Divine Love in Action

It is unlikely that one has stayed at Meher Center and not met Jeff Wolverton. It is more unlikely that one has met him and forgotten him. For so many, Jeff Wolverton has been and continues to be an essential and noteworthy figure at the Center.

Like countless children in the Baba world, I remember being a child in India and looking forward, with breathless anticipation, to Jeff’s yearly visits to Meherabad. His playfulness mixed with the profound depth of love was unmissable even to a child’s eye. “Oh please, please could you tell your Baba story one more time?” I would plead with him. And he would oblige, each time. His coming to Baba experience was so remarkable that it could make any mind, even a doubting one, pause in utter awe.

But now, watching him work here at the Center and seeing his role evolve over the years, in the perfect realization of the path destined for him, that story becomes the anchor for both the life leading up to it and as a result of it.
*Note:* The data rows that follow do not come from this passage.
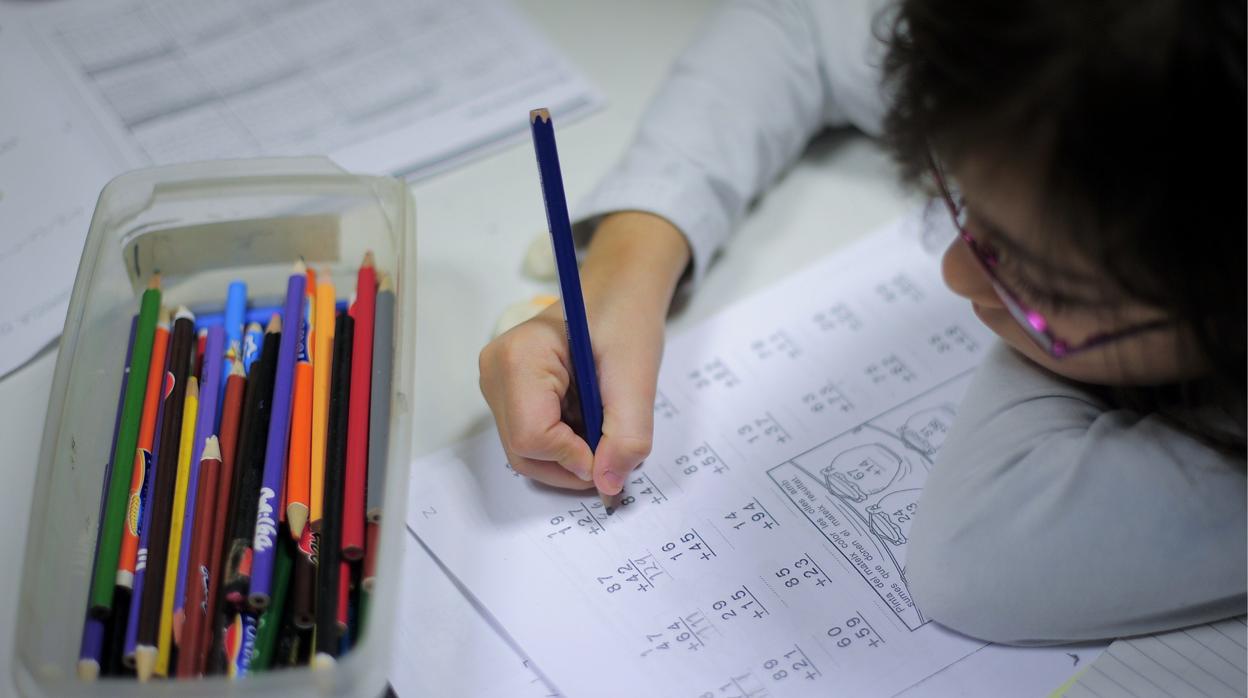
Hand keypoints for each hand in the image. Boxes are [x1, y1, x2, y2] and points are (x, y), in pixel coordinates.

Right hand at [479, 212, 690, 494]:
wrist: (618, 293)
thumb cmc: (625, 319)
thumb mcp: (638, 375)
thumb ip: (627, 434)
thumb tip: (608, 484)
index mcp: (520, 356)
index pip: (532, 435)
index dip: (575, 457)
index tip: (611, 451)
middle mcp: (495, 371)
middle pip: (523, 451)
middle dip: (572, 463)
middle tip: (612, 450)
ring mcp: (496, 385)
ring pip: (525, 453)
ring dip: (569, 456)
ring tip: (601, 428)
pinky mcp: (507, 395)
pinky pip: (530, 440)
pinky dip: (563, 446)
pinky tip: (586, 422)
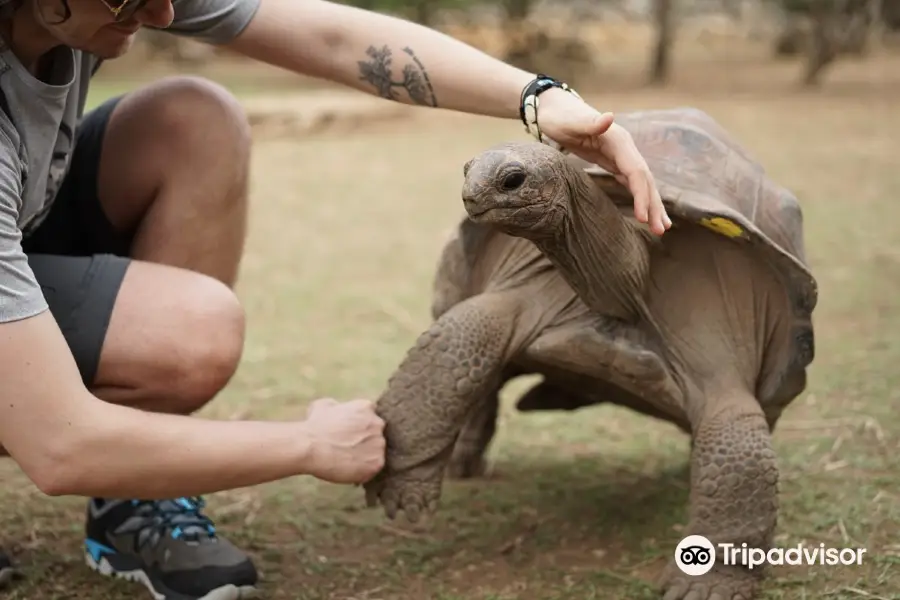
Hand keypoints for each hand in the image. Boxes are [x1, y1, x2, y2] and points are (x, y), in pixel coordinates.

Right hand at [302, 397, 385, 483]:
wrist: (311, 447)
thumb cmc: (314, 426)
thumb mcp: (323, 405)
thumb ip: (337, 406)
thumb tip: (337, 409)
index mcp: (366, 407)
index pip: (370, 415)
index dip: (359, 425)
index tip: (350, 432)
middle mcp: (377, 424)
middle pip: (376, 433)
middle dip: (365, 439)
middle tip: (348, 447)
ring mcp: (379, 444)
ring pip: (376, 451)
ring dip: (365, 455)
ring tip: (347, 460)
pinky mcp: (377, 463)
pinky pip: (374, 467)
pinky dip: (364, 470)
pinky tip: (349, 469)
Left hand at [532, 88, 671, 235]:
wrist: (555, 109)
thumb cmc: (560, 117)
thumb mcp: (570, 121)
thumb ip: (590, 122)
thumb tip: (610, 117)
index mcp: (618, 140)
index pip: (636, 171)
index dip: (641, 195)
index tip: (643, 218)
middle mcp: (625, 147)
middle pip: (645, 179)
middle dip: (653, 205)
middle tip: (660, 231)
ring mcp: (622, 155)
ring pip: (642, 182)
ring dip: (652, 205)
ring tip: (661, 228)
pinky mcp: (615, 161)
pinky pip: (632, 182)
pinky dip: (641, 198)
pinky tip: (646, 213)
Jeff grew up in an agnostic environment where his family proceeded experientially. His only experience of religion was when he went to visit his grandparents one summer, as a child. While he didn’t have words for it then, what he observed was that his grandmother simply had Jesus’ companionship. “After spending that summer with her, when I went back, I felt that Jesus was watching over me. His presence was very loving, and I enjoyed it. Years passed and I forgot all about it,” says Jeff.

While in college in New York City, in 1968, Jeff was invited to a Baba meeting by a friend on West 57th street at Little Carnegie Hall. “When I arrived, all the women hugged me first and then all the men hugged me. It took about half an hour to just get through the hugs. This was so rare in New York City, it felt like a family reunion,” chuckles Jeff.

After the Baba movie there were three minutes of silence. Not knowing what to do, Jeff stared at the large picture of Baba. “In His eyes was the love that I had suspected was at the core of life. Just then the eyes came to life. I knew He was God and my whole life was meant to be lived for Him.
Baba’s love glances were on everyone, each one meant the world to Him. I thought ‘If they only knew how dearly He loves them.’ Next thing I knew, all of Baba (not just His eyes) was right in front of me. I was lifted out of my chair into the being of God and as I was leaving creation, I saw that creation was just a finite place. I had been to a place beyond memory. I knew right away that He wanted me to serve His people.”

Fast forward half a century, that foresight has come to be. Jeff has lived his life for Meher Baba and is serving His people. His greatest role at the Center has been to keep the personal element of familial connection alive and continue the legacy of Elizabeth, Kitty, Jane.

A core part of Jeff’s belief is that Baba came as a person because the world is getting too impersonal. “The Mandali related to me as I had always known myself. They saw the essence of who I was. I witnessed Eruch year after year and how he related to people. His responses were things that were not even in my vocabulary.”

Not just the Eastern Mandali, Jeff was influenced by many Western Baba stalwarts including Darwin Shaw, Fred and Ella Winterfeldt, and Harry Kenmore. From Harry he learned that all human beings have a current. In most cases, the current going in from the world is stronger than the current going out and that we have to switch the flow to move outwards.

He finds that to awaken this outward current, he has to use something powerful like Baba’s name to transmute the heaviness of the day. “When the current stalls out, then the day becomes ordinary, but when the flow is re-kindled with Baba, the moment becomes timeless—there is a carbonation—life is not flat.”

Being a people person, Jeff finds a natural joy in connecting with people to find out what makes them tick. “These people (Baba’s lovers and those who come to His home) are all familiar to me. It is fascinating to watch them through their stays on Center and through their lives with Baba. I always say that I have a front row seat to seeing divine love in action.”

Whether you see Jeff giving elated children a ride in his golf cart or handing out profound spiritual quotes at chatty refectory lunches, he has joie de vivre that has made some people call him an icon. He does not like that term, nor does he see himself in an assigned spiritual role. “It is simply the giving and receiving of love,” he says.